Write out exactly the lines of the entries below from the one holding "奥戈恩转子泵排涝泵车的应用场景有哪些？" to the one holding "agrícola grande, de un solo dueño).", inclusive, and leave out all other lines.
Data supplied Start Marker
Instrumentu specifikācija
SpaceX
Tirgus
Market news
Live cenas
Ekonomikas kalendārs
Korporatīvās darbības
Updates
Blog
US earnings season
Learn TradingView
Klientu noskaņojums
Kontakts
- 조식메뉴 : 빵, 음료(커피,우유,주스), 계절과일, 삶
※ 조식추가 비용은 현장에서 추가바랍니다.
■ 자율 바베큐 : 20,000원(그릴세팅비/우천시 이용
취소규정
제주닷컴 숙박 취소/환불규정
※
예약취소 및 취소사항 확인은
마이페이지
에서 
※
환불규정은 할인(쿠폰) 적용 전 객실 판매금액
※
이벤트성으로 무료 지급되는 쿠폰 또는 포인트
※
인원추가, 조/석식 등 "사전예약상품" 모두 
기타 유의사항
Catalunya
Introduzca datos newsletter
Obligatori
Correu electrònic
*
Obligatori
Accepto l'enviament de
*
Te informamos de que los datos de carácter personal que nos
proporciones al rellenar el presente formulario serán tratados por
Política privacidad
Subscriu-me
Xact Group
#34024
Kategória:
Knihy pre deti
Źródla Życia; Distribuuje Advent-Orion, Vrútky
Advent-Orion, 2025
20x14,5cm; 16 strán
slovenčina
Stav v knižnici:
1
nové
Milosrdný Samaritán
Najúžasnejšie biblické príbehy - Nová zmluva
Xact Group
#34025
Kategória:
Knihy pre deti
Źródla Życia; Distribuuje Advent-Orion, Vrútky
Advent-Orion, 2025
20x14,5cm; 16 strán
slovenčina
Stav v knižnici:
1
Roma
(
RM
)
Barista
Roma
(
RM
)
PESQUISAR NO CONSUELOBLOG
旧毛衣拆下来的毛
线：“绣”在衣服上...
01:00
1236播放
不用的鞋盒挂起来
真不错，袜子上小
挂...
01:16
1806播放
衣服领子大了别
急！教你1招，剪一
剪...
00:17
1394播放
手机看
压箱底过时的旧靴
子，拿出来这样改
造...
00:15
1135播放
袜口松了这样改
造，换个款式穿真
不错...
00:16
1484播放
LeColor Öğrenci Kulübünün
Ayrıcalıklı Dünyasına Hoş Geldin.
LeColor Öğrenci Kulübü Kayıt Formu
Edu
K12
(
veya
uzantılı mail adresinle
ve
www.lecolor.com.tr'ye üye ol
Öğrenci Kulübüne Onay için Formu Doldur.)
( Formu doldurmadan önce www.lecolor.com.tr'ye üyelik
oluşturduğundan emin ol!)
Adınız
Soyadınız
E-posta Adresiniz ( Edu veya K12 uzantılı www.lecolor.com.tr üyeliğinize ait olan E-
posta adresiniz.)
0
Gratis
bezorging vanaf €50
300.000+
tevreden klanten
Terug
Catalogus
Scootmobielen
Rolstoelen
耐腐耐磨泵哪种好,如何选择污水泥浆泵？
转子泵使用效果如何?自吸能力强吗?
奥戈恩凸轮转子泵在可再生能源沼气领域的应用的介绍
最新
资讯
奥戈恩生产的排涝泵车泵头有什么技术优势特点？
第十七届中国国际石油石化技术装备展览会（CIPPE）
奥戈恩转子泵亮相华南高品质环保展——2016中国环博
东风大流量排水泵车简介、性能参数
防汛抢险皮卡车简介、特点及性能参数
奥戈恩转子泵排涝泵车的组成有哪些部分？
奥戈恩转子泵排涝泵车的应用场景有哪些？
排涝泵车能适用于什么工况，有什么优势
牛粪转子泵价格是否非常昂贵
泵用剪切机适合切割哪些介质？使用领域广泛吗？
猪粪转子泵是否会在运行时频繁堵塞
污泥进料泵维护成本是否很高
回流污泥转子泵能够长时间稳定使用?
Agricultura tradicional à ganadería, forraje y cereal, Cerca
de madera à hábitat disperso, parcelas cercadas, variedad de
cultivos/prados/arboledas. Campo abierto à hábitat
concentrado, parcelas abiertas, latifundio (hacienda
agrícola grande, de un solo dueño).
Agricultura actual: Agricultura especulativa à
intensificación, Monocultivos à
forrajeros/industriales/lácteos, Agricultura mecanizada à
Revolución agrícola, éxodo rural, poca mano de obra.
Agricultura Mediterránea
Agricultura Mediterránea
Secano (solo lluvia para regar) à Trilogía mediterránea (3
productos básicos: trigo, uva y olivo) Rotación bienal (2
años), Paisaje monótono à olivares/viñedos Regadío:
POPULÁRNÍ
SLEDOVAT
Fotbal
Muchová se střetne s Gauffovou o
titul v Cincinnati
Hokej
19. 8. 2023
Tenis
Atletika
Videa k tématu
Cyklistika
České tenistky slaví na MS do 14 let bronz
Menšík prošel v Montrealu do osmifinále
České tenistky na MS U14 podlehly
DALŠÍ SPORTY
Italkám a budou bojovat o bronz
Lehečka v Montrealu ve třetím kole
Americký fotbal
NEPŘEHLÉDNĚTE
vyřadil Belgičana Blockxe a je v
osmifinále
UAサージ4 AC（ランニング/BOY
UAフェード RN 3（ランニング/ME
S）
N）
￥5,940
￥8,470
Data supplied End Marker
**Result of this exercise:**
奥戈恩转子泵排涝泵车的应用场景有哪些？
排涝泵车能适用于什么工况，有什么优势
牛粪转子泵价格是否非常昂贵
泵用剪切机适合切割哪些介质？使用领域广泛吗？
猪粪转子泵是否会在运行时频繁堵塞
污泥进料泵维护成本是否很高
回流污泥转子泵能够长时间稳定使用?
Agricultura tradicional à ganadería, forraje y cereal, Cerca
de madera à hábitat disperso, parcelas cercadas, variedad de
cultivos/prados/arboledas. Campo abierto à hábitat
concentrado, parcelas abiertas, latifundio (hacienda
agrícola grande, de un solo dueño).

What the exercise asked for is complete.